## [Input data]

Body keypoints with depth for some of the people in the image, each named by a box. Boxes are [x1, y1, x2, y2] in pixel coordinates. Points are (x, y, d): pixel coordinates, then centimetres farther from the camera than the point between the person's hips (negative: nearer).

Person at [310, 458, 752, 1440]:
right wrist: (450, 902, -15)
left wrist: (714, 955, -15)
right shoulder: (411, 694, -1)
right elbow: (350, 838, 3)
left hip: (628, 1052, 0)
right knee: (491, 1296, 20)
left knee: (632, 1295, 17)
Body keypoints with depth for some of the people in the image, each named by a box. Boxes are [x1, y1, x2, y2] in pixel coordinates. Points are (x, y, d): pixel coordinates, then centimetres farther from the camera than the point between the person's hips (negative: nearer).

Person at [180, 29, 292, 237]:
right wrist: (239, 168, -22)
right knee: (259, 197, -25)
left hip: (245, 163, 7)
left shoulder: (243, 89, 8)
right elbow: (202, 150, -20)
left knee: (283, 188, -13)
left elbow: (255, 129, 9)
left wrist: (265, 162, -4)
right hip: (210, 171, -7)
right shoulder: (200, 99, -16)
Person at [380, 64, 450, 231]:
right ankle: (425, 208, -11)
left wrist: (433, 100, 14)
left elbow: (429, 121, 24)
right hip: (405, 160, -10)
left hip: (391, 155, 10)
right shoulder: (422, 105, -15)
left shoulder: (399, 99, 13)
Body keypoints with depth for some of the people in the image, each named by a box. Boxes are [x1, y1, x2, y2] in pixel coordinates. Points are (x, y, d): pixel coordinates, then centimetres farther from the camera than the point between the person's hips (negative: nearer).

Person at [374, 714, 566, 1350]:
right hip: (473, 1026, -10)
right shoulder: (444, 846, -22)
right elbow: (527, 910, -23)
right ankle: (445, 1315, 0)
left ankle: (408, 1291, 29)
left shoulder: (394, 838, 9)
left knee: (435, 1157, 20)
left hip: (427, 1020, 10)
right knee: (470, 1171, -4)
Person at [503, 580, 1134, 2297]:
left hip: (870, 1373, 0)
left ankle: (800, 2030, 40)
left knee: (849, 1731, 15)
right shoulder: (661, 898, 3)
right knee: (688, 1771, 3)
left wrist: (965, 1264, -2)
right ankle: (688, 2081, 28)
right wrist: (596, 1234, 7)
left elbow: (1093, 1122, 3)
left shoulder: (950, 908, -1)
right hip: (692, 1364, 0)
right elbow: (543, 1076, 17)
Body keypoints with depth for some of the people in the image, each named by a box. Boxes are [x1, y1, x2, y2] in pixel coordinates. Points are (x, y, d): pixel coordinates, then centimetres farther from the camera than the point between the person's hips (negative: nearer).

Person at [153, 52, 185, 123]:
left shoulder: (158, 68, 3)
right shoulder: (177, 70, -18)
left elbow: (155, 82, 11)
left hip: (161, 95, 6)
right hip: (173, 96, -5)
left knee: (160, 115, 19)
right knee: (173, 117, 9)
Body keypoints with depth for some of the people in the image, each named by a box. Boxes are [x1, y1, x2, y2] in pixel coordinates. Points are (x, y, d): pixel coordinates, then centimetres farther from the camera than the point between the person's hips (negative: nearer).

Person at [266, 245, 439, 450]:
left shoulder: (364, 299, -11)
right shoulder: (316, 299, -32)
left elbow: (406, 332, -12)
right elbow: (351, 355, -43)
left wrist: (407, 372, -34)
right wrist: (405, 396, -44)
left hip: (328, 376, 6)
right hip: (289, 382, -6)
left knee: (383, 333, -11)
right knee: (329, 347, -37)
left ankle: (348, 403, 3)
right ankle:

## [The problem]
Print the lines beginning with the one that contains "left shoulder: (243, 89, 8)" and ending with the one that contains "left wrist: (433, 100, 14)", both of them included, reproducing each line without any change.

## [Output of the exercise]
left shoulder: (243, 89, 8)
right elbow: (202, 150, -20)
left knee: (283, 188, -13)
left elbow: (255, 129, 9)
left wrist: (265, 162, -4)
right hip: (210, 171, -7)
right shoulder: (200, 99, -16)
Person at [380, 64, 450, 231]:
right ankle: (425, 208, -11)
left wrist: (433, 100, 14)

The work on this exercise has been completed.